Ice Cube is not easing into the twilight of his career. At 55, the West Coast icon has returned with Man Down, his first solo album in six years. He has made it clear this record is about proving he still belongs on the frontlines.

Cube has always thrived on hard beats and sharper bars, and here he doubles down on the very DNA of hip hop. “You gotta have the beats, you gotta have the lyrics, and you gotta be clever and deliver”, he told Black Enterprise. Man Down is Cube doing exactly that.

From the title to the artwork, Man Down sets a tone of confrontation. The cover depicts a body on the pavement seen by a child, which Cube describes as a reflection of the world we live in. He sees the project as the first part of a call-and-response with a follow-up album, Man Up. “This record is a statement of where we are”, he said.

Songs like ‘So Sensitive’ hit directly at what he sees as a culture of overreaction. “There’s a lot of sensitivity going on… and we got to toughen up in a lot of areas”, Cube explained. As ever, he holds nothing back, reminding listeners that “nobody’s exempt on an Ice Cube record”.

The balance of heavy topics and humour has always been part of his appeal. Lead single ‘It’s My Ego’ plays with bravado, casting Cube as a preacher obsessed with jewellery, cars and flash. The satirical video proves that even as he takes on serious issues, Cube is still willing to laugh at himself.
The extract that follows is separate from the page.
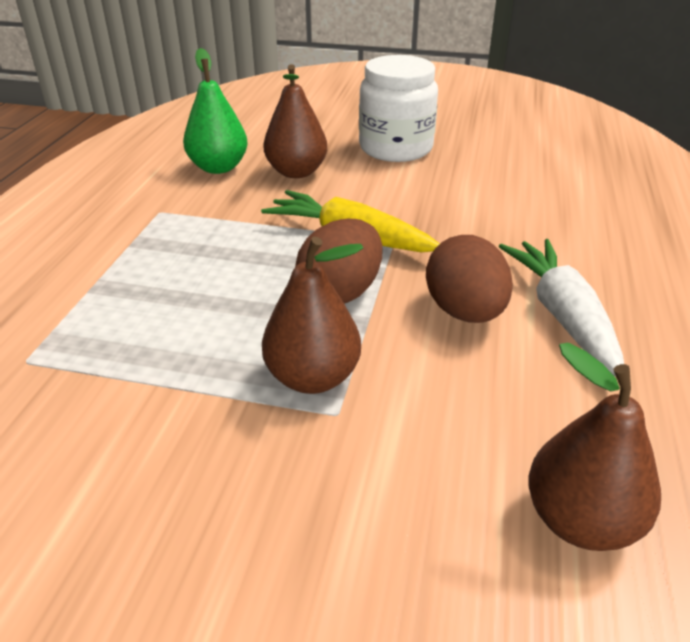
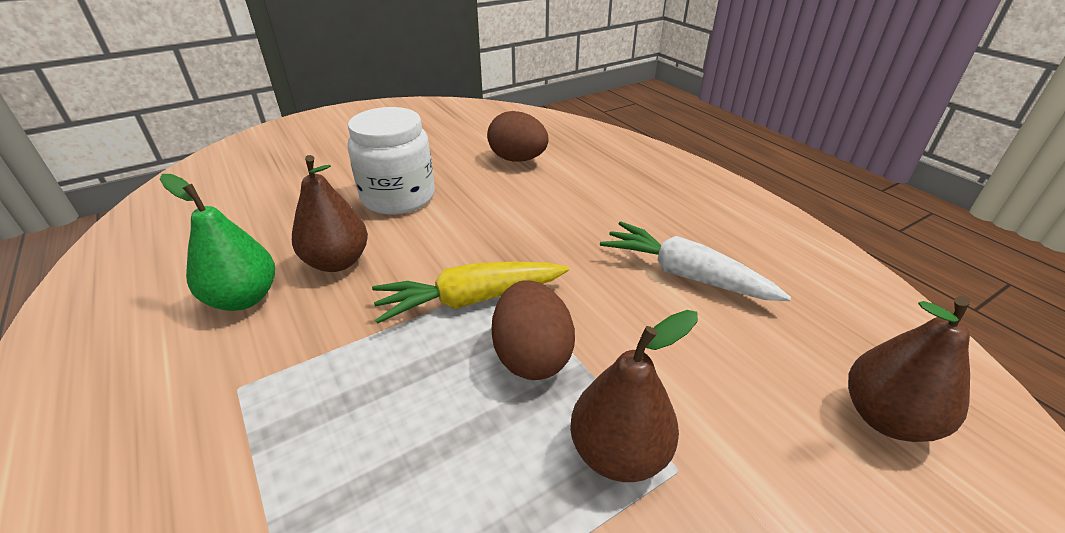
camera: 45 degrees left, 0 degrees up
brown egg [426,235,513,323] -> brown egg moved to [487,111,549,162]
Musically, the album sticks to what made him a legend. Funk-driven basslines and trunk-rattling drums keep the sound rooted in West Coast tradition. AllMusic called it “a nostalgic ride through familiar but welcome sounds, lyrical themes, and the unfiltered gangster personality Cube’s been giving us since the dawn of gangsta rap”.

That refusal to bend has defined him from the beginning. Cube has always been vocal about the need to show his skills as a lyricist rather than rely on shock value alone. Reflecting on The Predator in 1992, he admitted he wrote ‘Wicked’ to prove he was “a true MC and not just a shock rapper”. Over 30 years later, that same motivation drives Man Down.

Tracks like ‘5150’ and ‘Break the Mirror’ find him spitting with venom, and collaborations with Snoop Dogg, Too $hort and E-40 underline his place among West Coast royalty. Cube rejects the idea that rap belongs only to the young. “Most of the people who say hip-hop’s a young man’s game ain’t never gripped a mic and ripped it”, he argued, insisting that rap is about “wordplay and flow… skill and beat selection”. Man Down is built on those principles.

The results speak for themselves. Man Down debuted at number eight on Billboard’s Top Rap Albums chart, his first top ten in 14 years. Critics welcomed it as a return to form, praising its balance of nostalgia and timely social commentary. Cube is not chasing radio dominance or chart gimmicks. “I’m gonna do records that I like, that I feel are cool”, he explained. “It’s pure hip-hop… I’m a happy artist that way”.

Four decades into his career, Cube has nothing left to prove, but he proves it anyway. Man Down is not about chasing relevance. It is about showing that sharp bars, unflinching honesty and West Coast funk still matter. For fans who grew up on Cube, the message is clear: he is still here, still rhyming with conviction, and still every bit the MC he set out to be.